ПРИВЕДЁННЫЙ ТЕКСТ
-------------------------

Уверенность в своей правоте — качество хорошее, особенно если оно возникает на реальных основаниях. Утопии в теории — дело более или менее безобидное, хотя и они могут приносить вред. Но утопия, воплощенная в реальную жизнь, ставшая государственной идеологией, может превратиться в страшную силу, в причину страданий и гибели миллионов людей. Такой она стала в Советском Союзе, в фашистской Германии (идеи «мировой революции», «третьего рейха»). К этой утопии добавлялось многое: и личные особенности руководителей, уровень их ума, образованности, этических представлений, и традиции страны, характер народа, сложившаяся историческая ситуация, и пр., и пр. Теория нередко становилась вывеской, своего рода плакатом, маскирующим грязные, своекорыстные интересы власти, кровь и насилие. Но все же она была когда-то основой, на которую наслаивалось всё другое.
Поэт А. Галич («Поэма о Сталине», глава 5), призывая людей не бояться («Не надо, люди, бояться!»), писал:
Не бойтесь тюрьмы, не бойтесь сумы,
Не бойтесь мора и глада,
А бойтесь единственно только того,
Кто скажет: 'Я знаю, как надо!'
Особенно, если тот обладает неограниченной государственной властью, стоит во главе системы. Давний анекдот: жилец приходит к водопроводчику: труба течет; может быть, поменяем, краны новые поставим, и всё будет в порядке? Водопроводчик: — Какая труба! Здесь не трубы нужно менять, а всю систему. А систему менять трудно. Она старается сохраниться и в советском, и в постсоветском обществе. При «развитом социализме» и в «диком капитализме». И пока система существует, цензура не исчезнет, останется самым внимательным, хотя и весьма недоброжелательным оценщиком, читателем нашей литературы, зрителем и слушателем кино и телевидения, живописи и музыки. Она будет не только запрещать все, враждебное ей, но и насаждать всю ту ложь, которая содействует ее сохранению.

-------------------------

ПРЕДОСТАВЛЕННЫЕ МАТЕРИАЛЫ
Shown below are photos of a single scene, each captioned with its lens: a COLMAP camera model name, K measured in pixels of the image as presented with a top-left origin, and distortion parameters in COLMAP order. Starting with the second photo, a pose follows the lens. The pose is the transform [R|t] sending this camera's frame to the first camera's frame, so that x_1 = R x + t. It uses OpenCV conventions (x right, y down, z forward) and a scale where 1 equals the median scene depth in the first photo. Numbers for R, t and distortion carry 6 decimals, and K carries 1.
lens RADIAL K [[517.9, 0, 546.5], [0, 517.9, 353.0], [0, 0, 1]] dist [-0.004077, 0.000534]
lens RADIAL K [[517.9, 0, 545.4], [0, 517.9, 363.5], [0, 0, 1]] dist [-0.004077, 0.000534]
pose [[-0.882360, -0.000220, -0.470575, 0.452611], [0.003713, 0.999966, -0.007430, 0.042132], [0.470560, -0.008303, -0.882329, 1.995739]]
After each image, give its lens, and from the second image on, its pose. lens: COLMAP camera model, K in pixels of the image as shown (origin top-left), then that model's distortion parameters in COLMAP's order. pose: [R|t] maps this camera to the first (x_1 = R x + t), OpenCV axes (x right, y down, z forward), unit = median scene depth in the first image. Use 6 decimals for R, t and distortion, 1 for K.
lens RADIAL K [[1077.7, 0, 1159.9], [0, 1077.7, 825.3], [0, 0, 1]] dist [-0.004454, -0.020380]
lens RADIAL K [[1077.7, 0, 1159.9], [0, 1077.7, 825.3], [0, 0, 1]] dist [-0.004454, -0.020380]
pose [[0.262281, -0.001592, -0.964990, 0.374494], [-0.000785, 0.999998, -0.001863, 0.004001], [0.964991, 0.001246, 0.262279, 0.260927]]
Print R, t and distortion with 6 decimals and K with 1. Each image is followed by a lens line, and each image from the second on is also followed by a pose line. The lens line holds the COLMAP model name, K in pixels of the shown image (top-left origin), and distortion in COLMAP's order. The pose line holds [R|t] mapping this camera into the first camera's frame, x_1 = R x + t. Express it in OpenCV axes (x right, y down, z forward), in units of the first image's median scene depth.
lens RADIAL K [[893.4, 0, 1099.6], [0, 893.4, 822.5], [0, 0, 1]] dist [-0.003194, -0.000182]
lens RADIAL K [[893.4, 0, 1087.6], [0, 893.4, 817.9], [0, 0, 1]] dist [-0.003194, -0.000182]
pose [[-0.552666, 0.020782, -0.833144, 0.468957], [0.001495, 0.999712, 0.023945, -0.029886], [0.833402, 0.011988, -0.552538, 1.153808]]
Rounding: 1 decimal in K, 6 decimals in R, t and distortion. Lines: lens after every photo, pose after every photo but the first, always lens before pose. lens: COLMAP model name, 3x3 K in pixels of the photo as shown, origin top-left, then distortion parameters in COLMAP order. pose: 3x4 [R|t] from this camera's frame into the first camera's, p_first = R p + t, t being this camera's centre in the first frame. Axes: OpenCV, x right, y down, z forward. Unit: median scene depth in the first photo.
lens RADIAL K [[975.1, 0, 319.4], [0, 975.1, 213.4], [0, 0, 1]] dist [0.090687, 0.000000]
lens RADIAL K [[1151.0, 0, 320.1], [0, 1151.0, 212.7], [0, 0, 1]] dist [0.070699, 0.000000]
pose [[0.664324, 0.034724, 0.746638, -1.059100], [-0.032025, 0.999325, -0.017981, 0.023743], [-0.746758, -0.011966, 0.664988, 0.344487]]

-------------------------

УСЛОВИЕ ЗАДАЧИ
Повторите без изменений отрывок из текста об утопии и цензуре между «Уверенность в своей» и «наслаивалось всё другое.» включительно.

ОТВЕТ НА ЗАДАНИЕ
Уверенность в своей правоте — качество хорошее, особенно если оно возникает на реальных основаниях. Утопии в теории — дело более или менее безобидное, хотя и они могут приносить вред. Но утопия, воплощенная в реальную жизнь, ставшая государственной идеологией, может превратиться в страшную силу, в причину страданий и гибели миллионов людей. Такой она стала в Советском Союзе, в фашистской Германии (идеи «мировой революции», «третьего рейха»). К этой утопии добавлялось многое: и личные особенности руководителей, уровень их ума, образованности, этических представлений, и традиции страны, характер народа, сложившаяся историческая ситуация, и пр., и пр. Теория нередко становилась вывеской, своего рода плакатом, маскирующим грязные, своекорыстные интересы власти, кровь и насилие. Но все же она была когда-то основой, на которую наслаивалось всё другое.